Microbes cause pendulum to swing toward excess inflammation

“Our study shows that, in mice, the peaceful relationship between the microbiota and the immune system can be profoundly affected” by treatment with an immune checkpoint inhibitor, Dr. Belkaid said.

It raises the possibility that exposure to new microorganisms in the skin and other parts of the body, such as the gut, may lead to inflammation if checkpoint inhibitor treatment is started around the same time, Dr. Gulley said.

“It’s intriguing to see how, in this mouse model, you can cause the pendulum to swing toward too much inflammation” in response to the skin microbiota, Dr. Kong said. It would be interesting to see if the same effects occur in wild mice, whose immune systems are more similar to the human immune system, she added.

Ultimately, Dr. Belkaid emphasized, studies in patients treated with immune checkpoint inhibitors are needed to see if these findings in mice reflect what happens in humans. The study’s lead investigator, Z. Ian Hu, M.D., Ph.D., a former NCI clinical research fellow who is now at Washington University in St. Louis, hopes to pursue such research.

For instance, the team wrote, future studies could look at the composition of the skin microbiota in patients before and during immune checkpoint inhibitor treatment to find out how changes in the microbiota influence the severity and development of skin side effects.

“This study opens up a new series of questions that can form testable hypotheses,” Dr.

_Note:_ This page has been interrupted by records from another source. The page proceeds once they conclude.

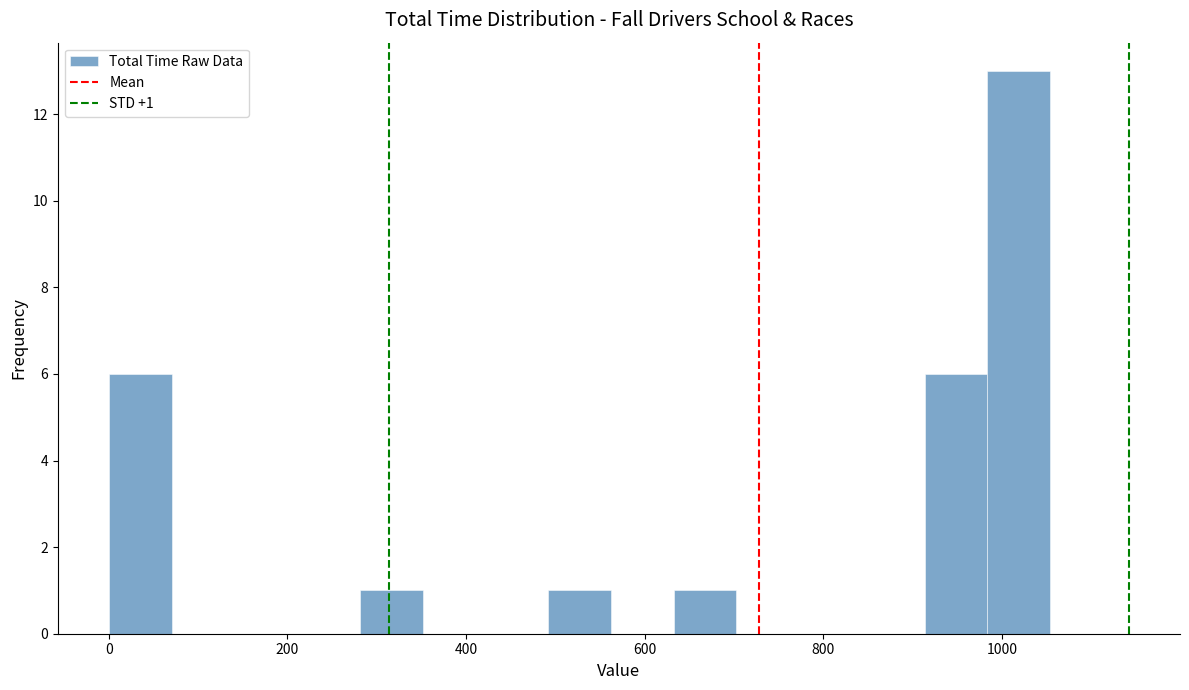

Read against the x-axis, roughly where is the centre of the tallest bar?

1020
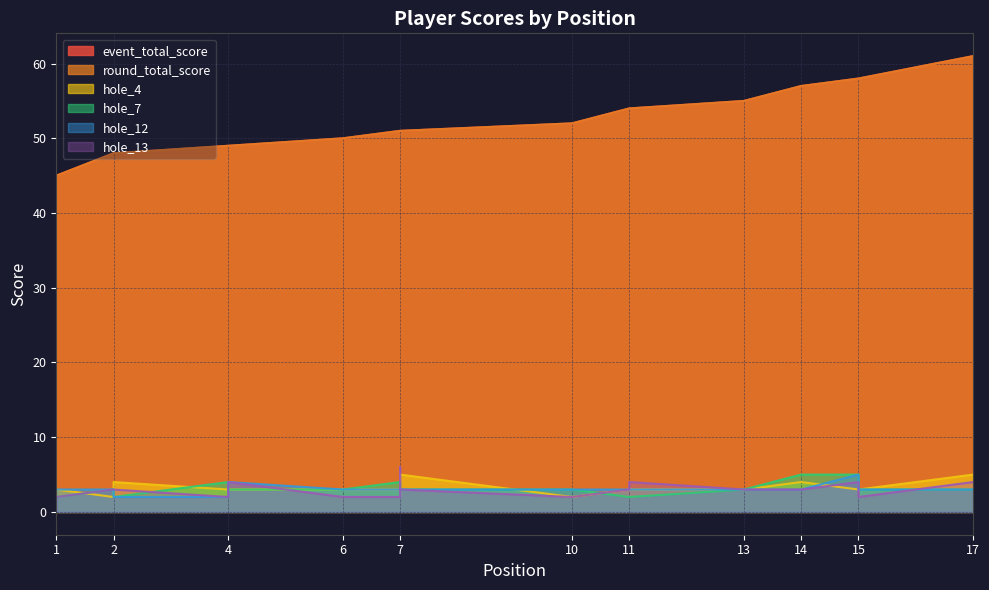

What are all the series names shown in the legend?

event_total_score, round_total_score, hole_4, hole_7, hole_12, hole_13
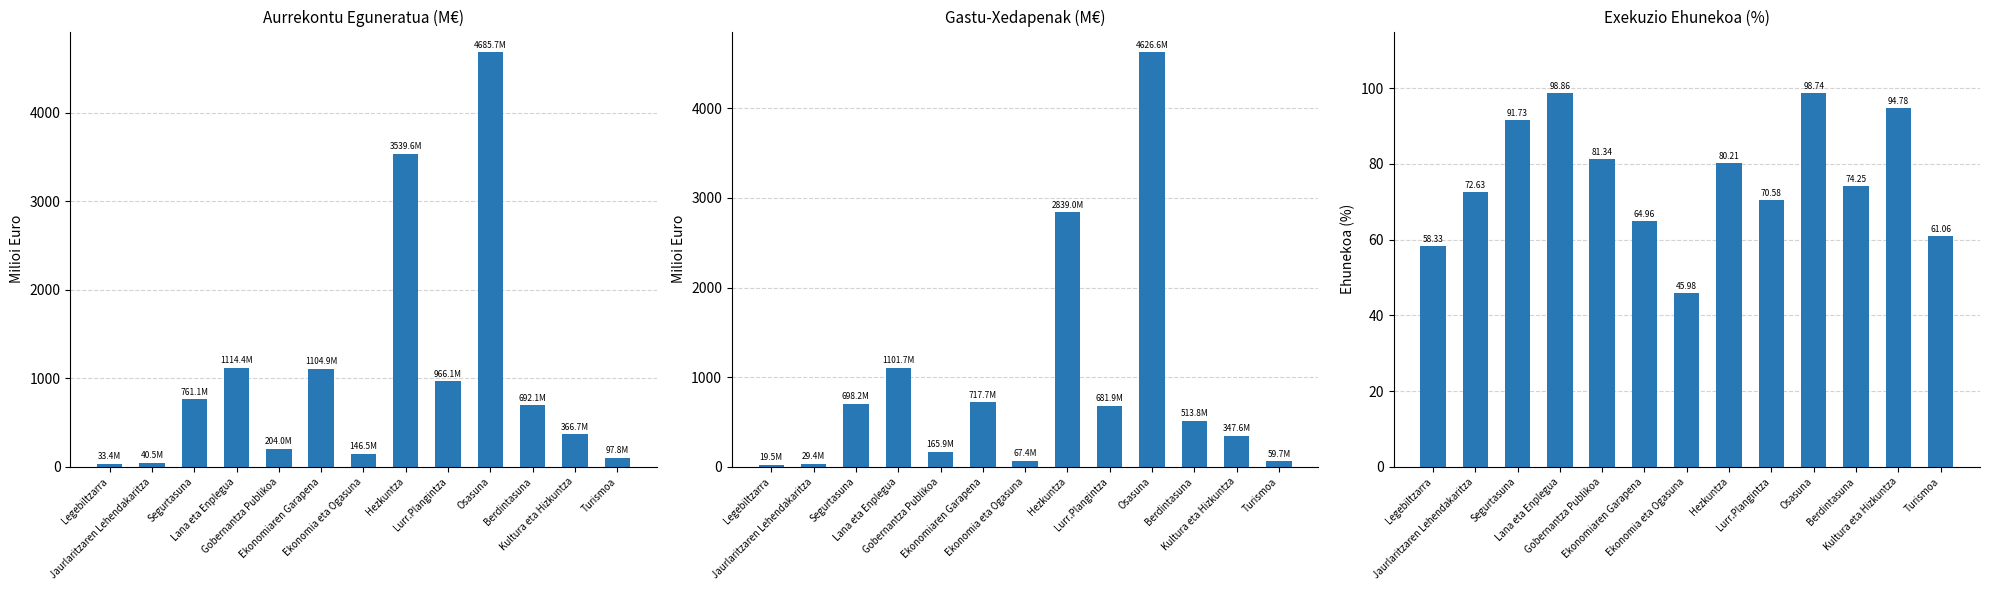

Rank the series by their maximum value, from highest to lowest.

Aurrekontu Eguneratua, Gastu-Xedapenak, Exekuzio %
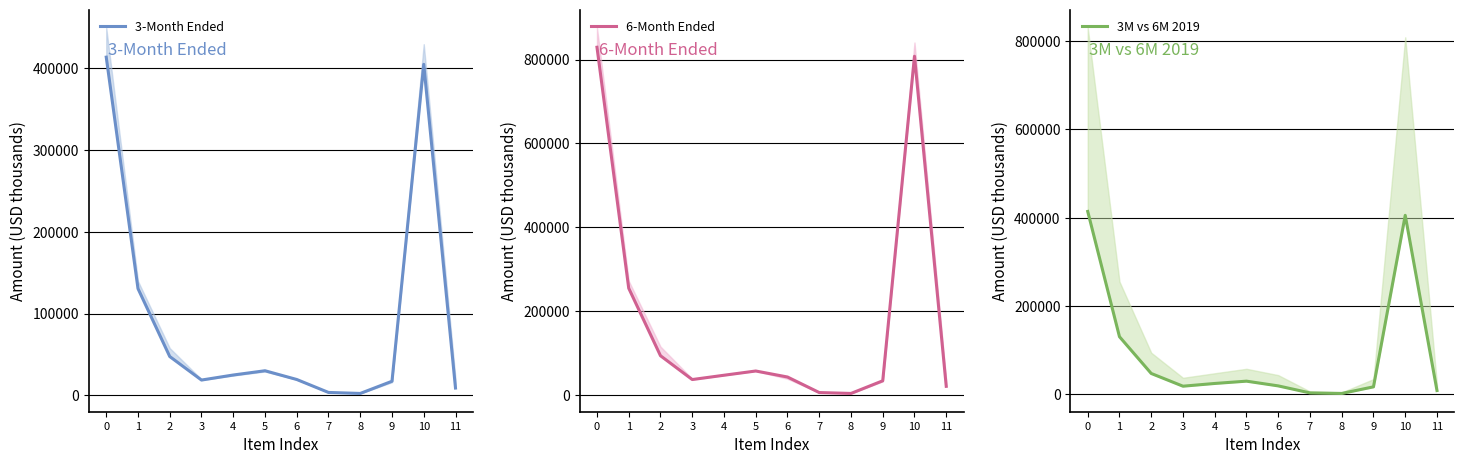

Between 1 and 4, which is larger?

1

Gulley said. 

Another important question is whether the results apply to immune-related side effects of checkpoint inhibitors in other organs besides skin, such as inflammation of the colon (colitis), which is more serious than most skin side effects seen with the drugs.

It also remains to be seen whether similar effects are seen with other commonly used immune checkpoint inhibitors, such as pembrolizumab (Keytruda) and atezolizumab (Tecentriq), which have different molecular targets than ipilimumab.

If the effects of immune checkpoint inhibition that Dr. Belkaid’s team observed in mice also occur in humans, Dr. Gulley said, it may be possible to prevent or treat immune-related side effects of checkpoint inhibitors by blocking the effects of IL-17. A medication that blocks IL-17 is already used to treat psoriasis and some types of arthritis.

Finally, he said, another question is whether ensuring that people have a diverse microbiota before starting checkpoint inhibitor therapy could reduce the risk of immune-related side effects by lessening the chances of acquiring new microbes. Studies suggest that exercising or eating a high-fiber diet, for example, can increase the diversity of the microbiota.